What you have to do:
Reproduce the rows below word for word, everything from the very first line down to the line containing "Un risque fort", with both of those lines included.

Provided entries:
-=-=-=-=-

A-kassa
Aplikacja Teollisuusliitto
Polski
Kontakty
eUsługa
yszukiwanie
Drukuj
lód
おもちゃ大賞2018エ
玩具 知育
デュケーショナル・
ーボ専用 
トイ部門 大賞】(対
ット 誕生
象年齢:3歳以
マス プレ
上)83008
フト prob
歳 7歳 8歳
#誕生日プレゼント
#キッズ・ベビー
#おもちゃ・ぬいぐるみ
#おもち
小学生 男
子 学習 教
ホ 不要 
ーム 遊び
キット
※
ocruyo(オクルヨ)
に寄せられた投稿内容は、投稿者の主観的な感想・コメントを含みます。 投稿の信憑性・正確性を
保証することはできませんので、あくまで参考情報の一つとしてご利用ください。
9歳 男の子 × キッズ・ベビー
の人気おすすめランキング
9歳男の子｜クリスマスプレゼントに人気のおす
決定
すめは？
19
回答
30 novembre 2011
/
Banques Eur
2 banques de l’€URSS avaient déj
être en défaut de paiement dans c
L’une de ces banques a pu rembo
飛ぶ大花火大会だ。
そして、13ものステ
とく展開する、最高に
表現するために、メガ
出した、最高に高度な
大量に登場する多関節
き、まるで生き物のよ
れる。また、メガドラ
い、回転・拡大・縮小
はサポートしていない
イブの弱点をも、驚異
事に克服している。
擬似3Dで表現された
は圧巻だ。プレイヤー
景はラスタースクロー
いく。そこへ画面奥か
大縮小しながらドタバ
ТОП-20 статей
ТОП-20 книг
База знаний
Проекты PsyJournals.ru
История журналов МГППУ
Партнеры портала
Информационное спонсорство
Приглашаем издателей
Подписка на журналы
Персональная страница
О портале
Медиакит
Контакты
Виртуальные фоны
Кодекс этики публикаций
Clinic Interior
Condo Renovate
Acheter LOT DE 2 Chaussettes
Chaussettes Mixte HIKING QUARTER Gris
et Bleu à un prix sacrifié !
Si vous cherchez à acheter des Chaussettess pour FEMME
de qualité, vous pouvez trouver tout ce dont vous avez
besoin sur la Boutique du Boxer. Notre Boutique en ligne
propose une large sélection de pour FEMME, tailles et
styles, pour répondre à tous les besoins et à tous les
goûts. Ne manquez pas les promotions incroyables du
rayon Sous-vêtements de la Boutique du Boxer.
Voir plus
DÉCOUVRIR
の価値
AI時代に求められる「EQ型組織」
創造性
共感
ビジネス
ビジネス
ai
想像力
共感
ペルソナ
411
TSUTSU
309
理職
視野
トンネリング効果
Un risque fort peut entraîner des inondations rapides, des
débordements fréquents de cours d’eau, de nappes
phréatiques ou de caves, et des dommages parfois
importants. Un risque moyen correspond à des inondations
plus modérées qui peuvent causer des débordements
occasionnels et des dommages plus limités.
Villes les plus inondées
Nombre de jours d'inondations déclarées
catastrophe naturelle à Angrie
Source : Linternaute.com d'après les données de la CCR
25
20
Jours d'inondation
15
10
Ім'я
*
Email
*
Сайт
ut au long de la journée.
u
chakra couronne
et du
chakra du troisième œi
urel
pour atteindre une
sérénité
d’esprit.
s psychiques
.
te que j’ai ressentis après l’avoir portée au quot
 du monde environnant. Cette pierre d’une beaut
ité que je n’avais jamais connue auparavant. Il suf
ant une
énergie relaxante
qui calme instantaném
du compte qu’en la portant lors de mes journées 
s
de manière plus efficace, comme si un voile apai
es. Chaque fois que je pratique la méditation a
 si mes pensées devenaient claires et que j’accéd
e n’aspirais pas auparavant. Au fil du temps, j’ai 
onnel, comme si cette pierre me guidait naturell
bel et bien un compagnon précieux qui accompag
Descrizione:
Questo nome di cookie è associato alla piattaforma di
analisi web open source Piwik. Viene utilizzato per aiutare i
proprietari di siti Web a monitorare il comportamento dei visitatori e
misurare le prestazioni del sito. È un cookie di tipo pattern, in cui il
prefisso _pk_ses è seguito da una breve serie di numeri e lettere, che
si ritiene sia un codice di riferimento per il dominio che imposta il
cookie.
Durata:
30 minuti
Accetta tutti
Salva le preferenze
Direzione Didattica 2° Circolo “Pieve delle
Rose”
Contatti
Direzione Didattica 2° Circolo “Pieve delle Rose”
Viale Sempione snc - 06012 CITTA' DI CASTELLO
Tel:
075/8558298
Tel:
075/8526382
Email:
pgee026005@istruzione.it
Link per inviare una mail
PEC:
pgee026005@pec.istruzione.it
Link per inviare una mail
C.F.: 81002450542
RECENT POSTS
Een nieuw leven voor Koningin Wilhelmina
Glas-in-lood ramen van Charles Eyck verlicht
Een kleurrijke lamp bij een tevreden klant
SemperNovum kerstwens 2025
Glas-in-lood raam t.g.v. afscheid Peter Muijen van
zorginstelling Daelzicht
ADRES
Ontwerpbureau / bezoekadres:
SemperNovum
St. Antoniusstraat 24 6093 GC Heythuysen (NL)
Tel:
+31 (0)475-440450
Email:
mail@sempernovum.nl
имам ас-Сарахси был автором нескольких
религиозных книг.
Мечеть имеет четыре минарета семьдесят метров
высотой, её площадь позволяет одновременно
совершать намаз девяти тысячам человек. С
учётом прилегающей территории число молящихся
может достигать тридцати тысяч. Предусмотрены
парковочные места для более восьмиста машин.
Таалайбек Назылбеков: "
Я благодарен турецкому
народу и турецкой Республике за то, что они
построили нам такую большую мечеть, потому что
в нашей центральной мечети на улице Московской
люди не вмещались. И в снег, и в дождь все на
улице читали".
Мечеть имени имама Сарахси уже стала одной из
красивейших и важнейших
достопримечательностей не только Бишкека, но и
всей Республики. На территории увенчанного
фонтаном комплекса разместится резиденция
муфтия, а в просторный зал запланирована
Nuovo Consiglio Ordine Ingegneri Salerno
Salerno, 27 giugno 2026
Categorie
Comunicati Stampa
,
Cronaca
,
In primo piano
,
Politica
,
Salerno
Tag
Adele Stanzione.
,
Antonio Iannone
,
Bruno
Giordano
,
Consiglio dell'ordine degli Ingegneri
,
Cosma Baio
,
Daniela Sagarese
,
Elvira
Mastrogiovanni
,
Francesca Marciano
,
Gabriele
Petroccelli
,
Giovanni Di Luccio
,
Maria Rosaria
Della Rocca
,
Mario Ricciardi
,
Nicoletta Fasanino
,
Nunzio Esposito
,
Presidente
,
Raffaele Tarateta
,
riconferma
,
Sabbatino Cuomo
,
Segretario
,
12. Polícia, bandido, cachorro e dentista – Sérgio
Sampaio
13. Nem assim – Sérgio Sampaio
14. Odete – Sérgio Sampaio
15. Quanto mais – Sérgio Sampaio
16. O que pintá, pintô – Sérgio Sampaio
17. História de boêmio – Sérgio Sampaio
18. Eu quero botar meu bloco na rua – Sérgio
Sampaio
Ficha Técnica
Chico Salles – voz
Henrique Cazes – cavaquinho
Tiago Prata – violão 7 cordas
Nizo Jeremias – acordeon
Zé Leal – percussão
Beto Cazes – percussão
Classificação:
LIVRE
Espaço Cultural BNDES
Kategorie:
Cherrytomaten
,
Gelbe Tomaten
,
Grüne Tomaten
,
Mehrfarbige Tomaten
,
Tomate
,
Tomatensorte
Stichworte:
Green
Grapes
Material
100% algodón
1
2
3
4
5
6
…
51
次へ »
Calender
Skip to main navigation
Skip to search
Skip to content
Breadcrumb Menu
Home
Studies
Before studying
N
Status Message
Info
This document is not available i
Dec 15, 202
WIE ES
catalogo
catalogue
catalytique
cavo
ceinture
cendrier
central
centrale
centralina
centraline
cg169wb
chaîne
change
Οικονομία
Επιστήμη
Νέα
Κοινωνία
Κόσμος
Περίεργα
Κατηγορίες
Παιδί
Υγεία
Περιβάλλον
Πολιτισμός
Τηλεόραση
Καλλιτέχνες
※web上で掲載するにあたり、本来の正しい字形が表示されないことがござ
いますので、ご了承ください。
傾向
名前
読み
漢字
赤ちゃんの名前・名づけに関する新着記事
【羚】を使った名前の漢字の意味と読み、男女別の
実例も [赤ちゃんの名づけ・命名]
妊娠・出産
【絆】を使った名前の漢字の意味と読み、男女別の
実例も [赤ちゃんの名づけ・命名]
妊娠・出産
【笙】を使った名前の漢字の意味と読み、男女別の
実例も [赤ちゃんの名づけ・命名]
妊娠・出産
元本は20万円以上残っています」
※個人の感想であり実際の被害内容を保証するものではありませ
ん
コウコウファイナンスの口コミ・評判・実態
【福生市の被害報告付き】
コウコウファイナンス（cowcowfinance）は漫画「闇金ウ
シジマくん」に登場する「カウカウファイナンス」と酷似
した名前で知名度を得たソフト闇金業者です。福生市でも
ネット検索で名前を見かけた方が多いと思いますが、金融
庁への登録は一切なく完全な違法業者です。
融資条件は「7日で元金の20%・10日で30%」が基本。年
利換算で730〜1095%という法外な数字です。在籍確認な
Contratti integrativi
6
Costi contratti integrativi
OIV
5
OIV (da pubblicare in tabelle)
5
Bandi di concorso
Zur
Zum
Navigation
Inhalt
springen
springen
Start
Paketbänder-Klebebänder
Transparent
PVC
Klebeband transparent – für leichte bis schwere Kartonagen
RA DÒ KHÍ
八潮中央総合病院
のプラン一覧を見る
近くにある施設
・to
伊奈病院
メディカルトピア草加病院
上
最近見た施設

-=-=-=-=-

Response to the exercise:
A-kassa
Aplikacja Teollisuusliitto
Polski
Kontakty
eUsługa
yszukiwanie
Drukuj
lód
おもちゃ大賞2018エ
玩具 知育
デュケーショナル・
ーボ専用 
トイ部門 大賞】(対
ット 誕生
象年齢:3歳以
マス プレ
上)83008
フト prob
歳 7歳 8歳
#誕生日プレゼント
#キッズ・ベビー
#おもちゃ・ぬいぐるみ
#おもち
小学生 男
子 学習 教
ホ 不要 
ーム 遊び
キット
※
ocruyo(オクルヨ)
に寄せられた投稿内容は、投稿者の主観的な感想・コメントを含みます。 投稿の信憑性・正確性を
保証することはできませんので、あくまで参考情報の一つとしてご利用ください。
9歳 男の子 × キッズ・ベビー
の人気おすすめランキング
9歳男の子｜クリスマスプレゼントに人気のおす
決定
すめは？
19
回答
30 novembre 2011
/
Banques Eur
2 banques de l’€URSS avaient déj
être en défaut de paiement dans c
L’une de ces banques a pu rembo
飛ぶ大花火大会だ。
そして、13ものステ
とく展開する、最高に
表現するために、メガ
出した、最高に高度な
大量に登場する多関節
き、まるで生き物のよ
れる。また、メガドラ
い、回転・拡大・縮小
はサポートしていない
イブの弱点をも、驚異
事に克服している。
擬似3Dで表現された
は圧巻だ。プレイヤー
景はラスタースクロー
いく。そこへ画面奥か
大縮小しながらドタバ
ТОП-20 статей
ТОП-20 книг
База знаний
Проекты PsyJournals.ru
История журналов МГППУ
Партнеры портала
Информационное спонсорство
Приглашаем издателей
Подписка на журналы
Персональная страница
О портале
Медиакит
Контакты
Виртуальные фоны
Кодекс этики публикаций
Clinic Interior
Condo Renovate
Acheter LOT DE 2 Chaussettes
Chaussettes Mixte HIKING QUARTER Gris
et Bleu à un prix sacrifié !
Si vous cherchez à acheter des Chaussettess pour FEMME
de qualité, vous pouvez trouver tout ce dont vous avez
besoin sur la Boutique du Boxer. Notre Boutique en ligne
propose une large sélection de pour FEMME, tailles et
styles, pour répondre à tous les besoins et à tous les
goûts. Ne manquez pas les promotions incroyables du
rayon Sous-vêtements de la Boutique du Boxer.
Voir plus
DÉCOUVRIR
の価値
AI時代に求められる「EQ型組織」
創造性
共感
ビジネス
ビジネス
ai
想像力
共感
ペルソナ
411
TSUTSU
309
理職
視野
トンネリング効果
Un risque fort peut entraîner des inondations rapides, des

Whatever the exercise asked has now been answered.